Bir hareketlilik hissettim ve gözlerimi açmaya çalışırken, "Ah, benim güzel kızım," dedi tanıdık ses hemen yanı başımda. "Rüya mı görüyor acaba? Hazer'i sayıklıyor..."
Bahar Teyze.
Buradaydı, hemen yanımdaki sesini duyuyordum. Parmaklarımı kıpırdatırken Hazer'i görme ihtiyacıyla gözkapaklarımı kaldırmaya çalıştım. İlkinde başarılı olamadım ama Hazer'i görme isteği o kadar baskındı ki ikinci kez denediğimde gözlerimi açtım. Işık... Beyaz ışık karanlığa alışmış gözlerimi yaktı ve dudaklarımdan bir sızlanış çıktı. "Ah uyandı! Vallahi uyandı! Mila, beni duyuyor musun güzel kızım?"
Gözlerimi kırpıştırıp puslu görüntüyü temizlediğimde Bahar Teyze'nin yüzünden akan yaşları gördüm. Mutluluktan mı ağlıyordu acaba yoksa kederden mi?
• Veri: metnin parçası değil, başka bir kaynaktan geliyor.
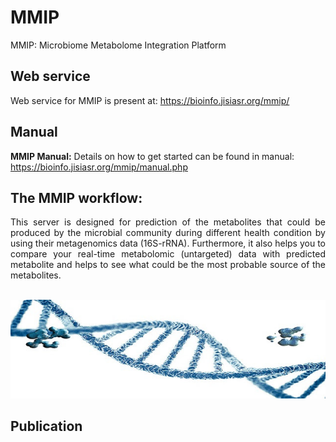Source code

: # MMIP 
MMIP: Microbiome Metabolome Integration Platform


## Web service  

Web service for MMIP is present at: https://bioinfo.jisiasr.org/mmip/  


## Manual  

<b>MMIP Manual:</b> Details on how to get started can be found in manual: https://bioinfo.jisiasr.org/mmip/manual.php


## The MMIP workflow:
<div align="justify">This server is designed for prediction of the metabolites that could be produced by the microbial community during different health condition by using their metagenomics data (16S-rRNA). Furthermore, it also helps you to compare your real-time metabolomic (untargeted) data with predicted metabolite and helps to see what could be the most probable source of the metabolites.</div> <br>


<p align="justify"><img src="img/img.jpg" alt="Logo"></p>

## Publication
"Duyuyorum," dedim, konuşurken boğazım acımıştı. "Bahar Teyzeciğim, ağlama lütfen..."
"Mutluluk gözyaşları bunlar kuzum."
Gözlerimi etrafa çevirdiğimde bir hastane odasında olduğumu gördüm. Geniş, konforlu bir odaya benziyordu. Beyaz boyalı duvarlar etrafımı çerçevelemişti, karşımda bir televizyon vardı ve içeri giren güneşe bakılırsa sabahın erken saatiydi. Bir yanımda makine vardı, seruma bağlıydım ve elimin üzerinden kablolar uzanıyordu. Nefes almak göğsüme dikenli bir çit çekmeye benziyordu. Başımı sol tarafıma çevirirken Bahar Teyze'nin konuştuğunu duydum. "Şükürler olsun iyisin, çok korkuttun hepimizi! Hele Hazer'i... Çocuğum günlerdir aklını kaybetti..."
Bahar Teyze’ye kulak veriyordum ama onu duyamıyordum.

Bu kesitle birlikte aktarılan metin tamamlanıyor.